Whether he is in search of a foolproof formula for sourdough bread (made from wild yeast, of course) or the most sublime French fries (the secret: cooking them in horse fat) or the perfect piecrust (Fannie Farmer--that is, Marion Cunningham--comes to the rescue), he will go to any length to find the answer.
At the drop of an apron he hops a plane to Japan to taste Wagyu, the hand-massaged beef, or to Palermo to scale Mount Etna to uncover the origins of ice cream. The love of choucroute takes him to Alsace, the scent of truffles to the Piedmont, the sizzle of ribs on the grill to Memphis to judge a barbecue contest, and both the unassuming and the haute cuisines of Paris demand his frequent assessment.

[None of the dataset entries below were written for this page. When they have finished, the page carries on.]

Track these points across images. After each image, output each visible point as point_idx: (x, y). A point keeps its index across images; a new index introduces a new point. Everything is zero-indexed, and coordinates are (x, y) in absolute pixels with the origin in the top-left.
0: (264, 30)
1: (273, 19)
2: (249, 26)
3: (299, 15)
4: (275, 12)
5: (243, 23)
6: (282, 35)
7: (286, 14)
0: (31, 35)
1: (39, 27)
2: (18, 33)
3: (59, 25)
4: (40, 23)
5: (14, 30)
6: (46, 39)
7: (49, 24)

Inevitably these pleasurable pursuits take their toll. So we endure with him a week at a fat farm and commiserate over low-fat products and dreary diet cookbooks to bring down the scales. But salvation is at hand when the French Paradox (how can they eat so richly and live so long?) is unearthed, and a "miraculous" new fat substitute, Olestra, is unveiled, allowing a plump gourmand to have his fill of fat without getting fatter.

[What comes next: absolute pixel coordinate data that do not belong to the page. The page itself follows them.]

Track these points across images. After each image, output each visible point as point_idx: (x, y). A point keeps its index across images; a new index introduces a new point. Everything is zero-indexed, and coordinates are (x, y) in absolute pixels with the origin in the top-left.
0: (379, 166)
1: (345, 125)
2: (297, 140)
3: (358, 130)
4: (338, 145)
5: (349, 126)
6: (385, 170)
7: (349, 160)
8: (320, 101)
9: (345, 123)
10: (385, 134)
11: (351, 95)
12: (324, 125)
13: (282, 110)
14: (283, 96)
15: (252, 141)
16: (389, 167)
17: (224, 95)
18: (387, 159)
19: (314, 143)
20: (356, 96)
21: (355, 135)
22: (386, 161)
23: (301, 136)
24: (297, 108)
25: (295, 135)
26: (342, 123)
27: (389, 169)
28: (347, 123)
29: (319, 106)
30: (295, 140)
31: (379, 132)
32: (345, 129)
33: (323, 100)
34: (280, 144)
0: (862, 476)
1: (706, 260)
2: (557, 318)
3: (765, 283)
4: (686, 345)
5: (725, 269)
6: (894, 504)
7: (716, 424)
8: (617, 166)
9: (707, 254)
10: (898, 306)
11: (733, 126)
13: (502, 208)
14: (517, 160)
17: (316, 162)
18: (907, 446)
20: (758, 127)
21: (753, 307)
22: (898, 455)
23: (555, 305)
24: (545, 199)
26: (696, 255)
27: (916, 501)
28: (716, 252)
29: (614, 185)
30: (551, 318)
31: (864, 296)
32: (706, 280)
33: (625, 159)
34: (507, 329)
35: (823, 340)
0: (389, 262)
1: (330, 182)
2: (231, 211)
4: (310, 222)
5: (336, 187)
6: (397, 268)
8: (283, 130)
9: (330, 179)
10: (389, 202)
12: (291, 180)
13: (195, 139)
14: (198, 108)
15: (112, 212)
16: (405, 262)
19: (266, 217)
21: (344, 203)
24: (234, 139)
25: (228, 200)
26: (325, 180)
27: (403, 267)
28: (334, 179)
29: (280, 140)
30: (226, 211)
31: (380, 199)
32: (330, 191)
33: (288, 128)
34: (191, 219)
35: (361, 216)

Here is the man who ate everything and lived to tell about it. And we, his readers, are hereby invited to the feast in this delightful book.
PUBLISHERS WEEKLY
This book ministers to readers who, over the past eight years, have missed former lawyer Steingarten's informative yet hilarious food columns in Vogue. Starting with a piece on fighting his own food phobias so as to qualify as an omnivore for the magazine job, he reads the scientific literature on human food selection and manages to expunge his repulsions by eating "at least one food that I detested" every day for six months. He applies a similar modus operandi to other food problems--collect expert opinion and do one's own experiments--and reports his findings on, among other things, the cheapest survival diet ( a day), the fat substitute Olestra ("the first nearly successful virtual pleasure") and the best recipes for ribs, fruitcake, choucroute, turkey, French fries and pie-crust, to name a few. Above all, in these reprinted articles, the author emphasizes the advantages of eating well-prepared, healthy food, noting that France, with its delicious albeit high-fat diet, has the world's second-lowest (after Japan) rate of death by heart attack. Besides its sensible advice and some intriguing recipes, this book serves up generous helpings of laughter.